I had originally intended this post to be about a philanthropic project, Dress Up Against AIDS. Brazilian artist Adriana Bertini has designed 14 garments entirely made from factory rejected condoms and meant to be used in raising awareness -- and presumably funding -- for the fight against AIDS.
At the end of this post, it was my intention to provide a link where you could make a donation, if you were so inclined. And that's when all the trouble started.
Knee-jerk reactions against advertising prevent a lot of colleges and universities from raising more money than they could.
In my work with colleges and universities, I've found their in-house marketing people to be not only very bright but extraordinarily dedicated to be willing to put up with the attitudes of their own coworkers.
Academics, like so many other misguided people, think disparaging advertising is the role of all thinking, well-educated people. Of course, that's ridiculous. (See What would the world be like without advertising?)
In this case, the fight against AIDS is losing potential funding.
After much googling in my search for where to send you if you wanted to donate to the Dress Up Against AIDS project, I discovered that Columbia College in Chicago is displaying the condom dresses until January 4.
Great, I thought, I'll send readers to the college to make a donation.
That would have been a good idea if Columbia College had thought to put donation information on the part of its website dedicated to AIDS awareness. It didn't.
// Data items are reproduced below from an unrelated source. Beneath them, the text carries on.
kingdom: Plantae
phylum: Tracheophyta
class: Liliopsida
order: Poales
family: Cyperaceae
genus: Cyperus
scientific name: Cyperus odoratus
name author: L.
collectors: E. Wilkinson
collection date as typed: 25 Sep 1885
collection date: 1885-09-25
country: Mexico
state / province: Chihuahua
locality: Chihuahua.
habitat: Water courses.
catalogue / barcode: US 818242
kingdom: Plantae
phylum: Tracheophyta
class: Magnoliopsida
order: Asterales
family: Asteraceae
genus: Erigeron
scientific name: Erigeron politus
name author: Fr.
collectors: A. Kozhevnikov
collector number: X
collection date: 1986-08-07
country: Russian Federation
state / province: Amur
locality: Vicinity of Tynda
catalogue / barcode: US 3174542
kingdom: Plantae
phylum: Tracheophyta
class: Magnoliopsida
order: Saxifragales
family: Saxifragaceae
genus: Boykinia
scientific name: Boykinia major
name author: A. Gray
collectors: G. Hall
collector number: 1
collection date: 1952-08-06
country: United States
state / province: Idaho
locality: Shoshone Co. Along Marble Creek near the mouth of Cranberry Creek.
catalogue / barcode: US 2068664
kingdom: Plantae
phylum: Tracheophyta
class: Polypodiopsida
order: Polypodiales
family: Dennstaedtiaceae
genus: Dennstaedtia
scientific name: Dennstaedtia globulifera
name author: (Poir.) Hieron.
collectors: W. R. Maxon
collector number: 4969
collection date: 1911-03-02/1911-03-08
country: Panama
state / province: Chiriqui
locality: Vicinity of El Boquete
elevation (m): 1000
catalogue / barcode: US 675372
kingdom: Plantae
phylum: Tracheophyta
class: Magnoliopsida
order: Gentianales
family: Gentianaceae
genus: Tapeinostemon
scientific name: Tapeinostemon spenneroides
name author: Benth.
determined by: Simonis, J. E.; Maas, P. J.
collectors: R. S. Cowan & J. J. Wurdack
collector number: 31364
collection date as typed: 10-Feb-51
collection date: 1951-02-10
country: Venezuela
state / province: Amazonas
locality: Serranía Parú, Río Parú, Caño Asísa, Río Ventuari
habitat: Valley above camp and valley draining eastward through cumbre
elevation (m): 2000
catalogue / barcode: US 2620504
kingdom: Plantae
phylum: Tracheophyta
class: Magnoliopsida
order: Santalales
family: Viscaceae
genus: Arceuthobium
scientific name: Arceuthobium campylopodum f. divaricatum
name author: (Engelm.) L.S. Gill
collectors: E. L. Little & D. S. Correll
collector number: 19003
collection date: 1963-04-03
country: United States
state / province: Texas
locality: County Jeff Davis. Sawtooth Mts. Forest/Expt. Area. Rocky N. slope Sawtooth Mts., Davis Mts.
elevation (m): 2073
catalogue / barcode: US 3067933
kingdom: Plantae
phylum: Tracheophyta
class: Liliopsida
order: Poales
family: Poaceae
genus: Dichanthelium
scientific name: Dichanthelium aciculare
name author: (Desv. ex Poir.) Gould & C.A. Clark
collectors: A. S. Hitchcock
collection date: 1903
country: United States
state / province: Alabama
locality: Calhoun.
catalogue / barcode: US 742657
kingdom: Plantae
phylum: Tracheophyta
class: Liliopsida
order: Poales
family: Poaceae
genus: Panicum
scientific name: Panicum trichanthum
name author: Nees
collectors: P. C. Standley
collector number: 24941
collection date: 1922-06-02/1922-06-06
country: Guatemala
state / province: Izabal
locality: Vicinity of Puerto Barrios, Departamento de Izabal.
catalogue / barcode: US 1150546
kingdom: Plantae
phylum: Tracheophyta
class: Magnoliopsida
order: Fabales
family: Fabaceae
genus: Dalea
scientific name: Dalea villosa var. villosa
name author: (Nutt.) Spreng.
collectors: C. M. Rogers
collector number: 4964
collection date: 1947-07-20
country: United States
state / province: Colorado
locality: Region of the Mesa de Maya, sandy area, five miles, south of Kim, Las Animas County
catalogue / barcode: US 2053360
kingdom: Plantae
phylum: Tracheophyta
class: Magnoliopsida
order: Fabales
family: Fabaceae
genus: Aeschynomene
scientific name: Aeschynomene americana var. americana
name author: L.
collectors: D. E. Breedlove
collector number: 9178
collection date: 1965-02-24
I can bet what happened. The very well-intentioned types in charge of the AIDS projects at the college didn't want to 'sully' their good works by involving any advertising or marketing types in their mission. It had never occurred to them that people reading about their philanthropic endeavors would be moved to make a donation on the spot -- something the most junior of advertising people could have told them would happen.
One wonders how much additional money in the fight against AIDS Columbia College would have raised if they'd had a little more respect for the work of their coworkers in advertising and marketing.